Each House is empowered by the Constitution to make rules governing the modes of its own procedure. The rules permitting, I know of nothing except convenience, common sense, and the danger of log-rolling combinations, which forbids putting all the appropriations into one bill, and in the same bill, all the revenue laws, a provision admitting a State into the Union, another paying a pension to a widow, another changing the name of a steamboat. The votes and the executive approval which would make one of these provisions a law, would make them all a law. The proceeding would be outlandish, but it would not violate the Constitution.

A Senator might vote against such a huddle of incongruities, although separately he would approve each one of them. If, however, they passed both Houses in a bunch, and the Executive found no objection to any feature of the bill on its merits, and the only criticism should be that it would have been better legislative practice to divide it into separate enactments, it is not easy to see on what ground a veto could stand.

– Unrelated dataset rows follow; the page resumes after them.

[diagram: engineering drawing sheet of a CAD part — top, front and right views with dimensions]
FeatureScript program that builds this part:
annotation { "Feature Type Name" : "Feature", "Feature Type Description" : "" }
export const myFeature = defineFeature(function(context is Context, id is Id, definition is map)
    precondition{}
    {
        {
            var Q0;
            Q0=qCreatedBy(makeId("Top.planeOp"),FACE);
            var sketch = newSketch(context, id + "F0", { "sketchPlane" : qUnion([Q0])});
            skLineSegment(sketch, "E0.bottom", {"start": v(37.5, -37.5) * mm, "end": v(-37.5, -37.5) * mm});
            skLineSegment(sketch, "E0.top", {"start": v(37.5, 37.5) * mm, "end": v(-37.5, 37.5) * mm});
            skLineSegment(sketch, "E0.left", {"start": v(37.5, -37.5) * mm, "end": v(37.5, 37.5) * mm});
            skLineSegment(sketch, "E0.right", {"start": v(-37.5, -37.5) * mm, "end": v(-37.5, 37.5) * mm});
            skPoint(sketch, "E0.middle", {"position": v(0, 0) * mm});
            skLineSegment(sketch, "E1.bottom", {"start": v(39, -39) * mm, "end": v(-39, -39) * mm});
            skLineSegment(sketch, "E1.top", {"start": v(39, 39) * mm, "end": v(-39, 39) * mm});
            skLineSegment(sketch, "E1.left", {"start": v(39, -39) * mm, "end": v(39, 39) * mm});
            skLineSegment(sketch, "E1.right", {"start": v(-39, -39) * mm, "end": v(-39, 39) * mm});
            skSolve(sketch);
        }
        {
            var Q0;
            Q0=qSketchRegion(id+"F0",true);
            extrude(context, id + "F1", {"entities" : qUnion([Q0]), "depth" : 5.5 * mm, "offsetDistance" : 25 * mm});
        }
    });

The assault which has been made on the executive branch of the Government and on the Constitution itself, would not be less flagrant if separate bills had been resorted to as the weapons of attack. Suppose in a separate bill, the majority had, in advance of the appropriations, repealed the national-bank act and the resumption act, and had declared that unless the Executive surrendered his convictions and yielded up his approval of the repealing act, no appropriations should be made; would the separation of the bills have palliated or condoned the revolutionary purpose? In the absence of an avowal that appropriations were to be finally withheld, or that appropriations were to be made to hinge upon the approval or veto of something else, a resort to separate bills might have cloaked and secreted for a time the real meaning of the transaction. In that respect it would have been wise and artful to resort to separate bills on this occasion; and I speak, I think, in the hearing of at least one democratic Senator who did not overlook in advance the suggestion now made. But when it was declared, or intended, that unless another species of legislation is agreed to, the money of the people, paid for that purpose, shall not be used to maintain their Government and to enforce the laws—when it is designed that the Government shall be thrown into confusion and shall stop unless private charity or public succor comes to its relief, the threat is revolutionary, and its execution is treasonable.